We observed no significant association between antibodies to M. genitalium; HSV-2; or HPV types 16, 18, and 45 and ovarian cancer risk, although the results were suggestive of an association for M. genitalium, which had a low prevalence in our population. M. genitalium and HSV-2 induce alterations (e.g. oedema, malformed cilia) in the fallopian tube following infection.34,35 M. genitalium seropositivity was associated with borderline, but not invasive, tumours in one small study,8 and the expression of viral microRNA, predominantly mapped to HSV-1 and HSV-2 genomes, was observed to be higher in serous ovarian carcinomas than in normal tissue.36 Trabert et al. observed a 47% higher risk of iEOC among women seropositive to M. genitalium in the Poland case–control study, but no association in PLCO; HSV-2 was also not related to risk in that study.12 M. genitalium is thought to be a cause of PID and warrants further study in larger populations with a higher seroprevalence. HPV oncoproteins promote genomic instability and proliferation and inhibit apoptosis,37 and high-risk HPV types are causally linked to cervical cancer, other anogenital cancers, and cancers of the head and neck.13 These infections have been minimally explored in relation to ovarian cancer but, in general, have not been related to ovarian cancer development,8,12,38 suggesting that HPV does not infect ovarian or fallopian tube cells.

The association between C. trachomatis and ovarian cancer risk appeared stronger when a woman was also seropositive to M. genitalium or HSV-2. This may reflect higher incidence of tubal pathologies following infection with multiple STIs or, alternatively, may be the sequelae of a constellation of other factors (e.g. age at first intercourse, number of sexual partners). A limitation of our study is the lack of data on covariates such as sexual history and history of PID and/or other pelvic diseases and their treatment, thus it is possible that our results are, in part, due to residual confounding by these factors. As no studies have examined the relationship of sexual history with ovarian cancer risk, it is unclear whether this may be an important confounder.

This study assessed antibodies indicating history of STI infection using a validated assay in blood samples collected median 7 years prior to diagnosis. Antibodies are relatively stable in blood, thus we expect misclassification of exposure to be minimal and non-differential. However, while we know that an infection was present at or at some time prior to blood collection, and thus diagnosis, we cannot assess when the infection initially occurred, or whether subsequent infections manifested in the interval between blood collection and diagnosis, or what proportion of women with negative serology had history of an infection but did not seroconvert. We expect these issues be similar among women who developed ovarian cancer after blood collection and women who remained cancer-free and thus would result in non-differential misclassification of the exposure.

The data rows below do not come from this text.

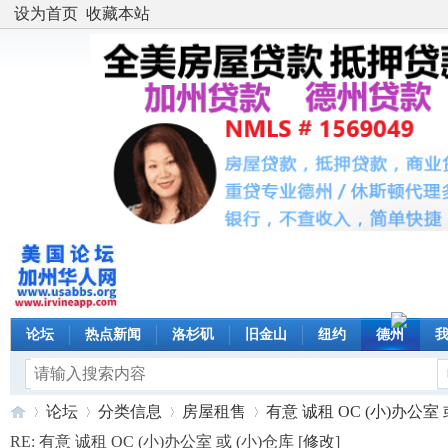
设为首页
收藏本站
论坛
热点新闻
洛杉矶
旧金山
纽约
德州
论坛
分类信息
房屋租售
有意 诚租 OC (小)办公室 或 
RE: 有意 诚租 OC (小)办公室 或 (小)仓库 [
修改
]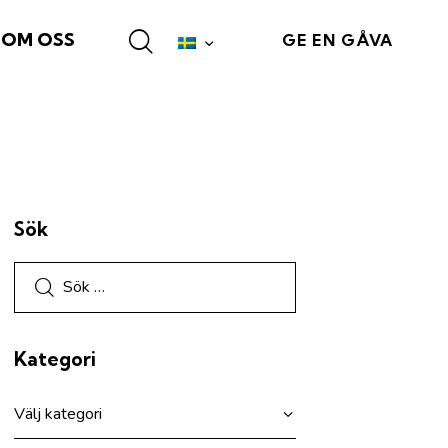
OM OSS
GE EN GÅVA
Sök
Kategori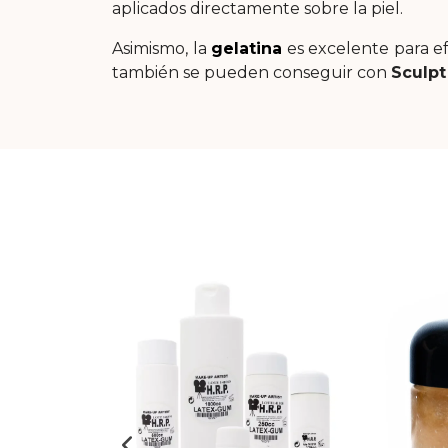
aplicados directamente sobre la piel.
Asimismo, la
gelatina
es excelente para e
también se pueden conseguir con
Sculpt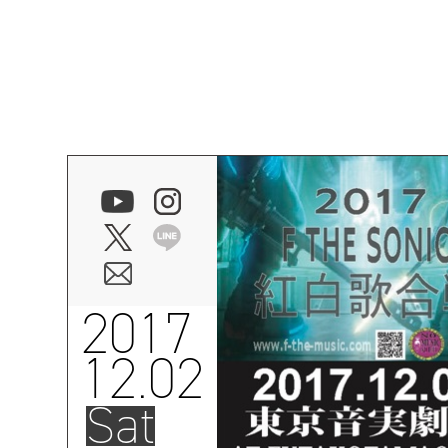
2017
12.02
Sat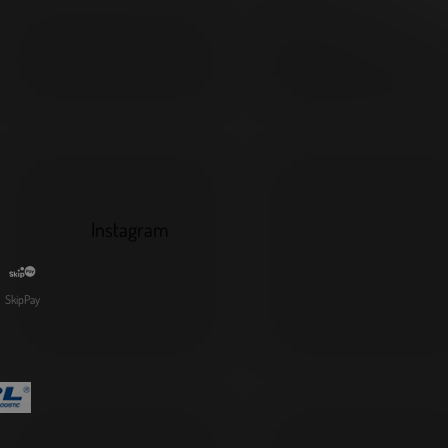
Instagram
SkipPay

In summary, in a large, prospective epidemiologic study, we observed an increased risk of ovarian cancer overall and of the serous histotype among women seropositive for C. trachomatis infection, with strongest associations observed among women seropositive to C. trachomatis and another STI (i.e. M. genitalium, HSV-2). Additional experimental studies to establish causality, epidemiologic studies including data on PID to investigate this potential mediator, and larger epidemiologic studies to evaluate disease subtype are needed to confirm these associations. If these results are confirmed, it would suggest that STI prevention and early detection efforts, including vaccine development, may represent an opportunity to reduce ovarian cancer risk.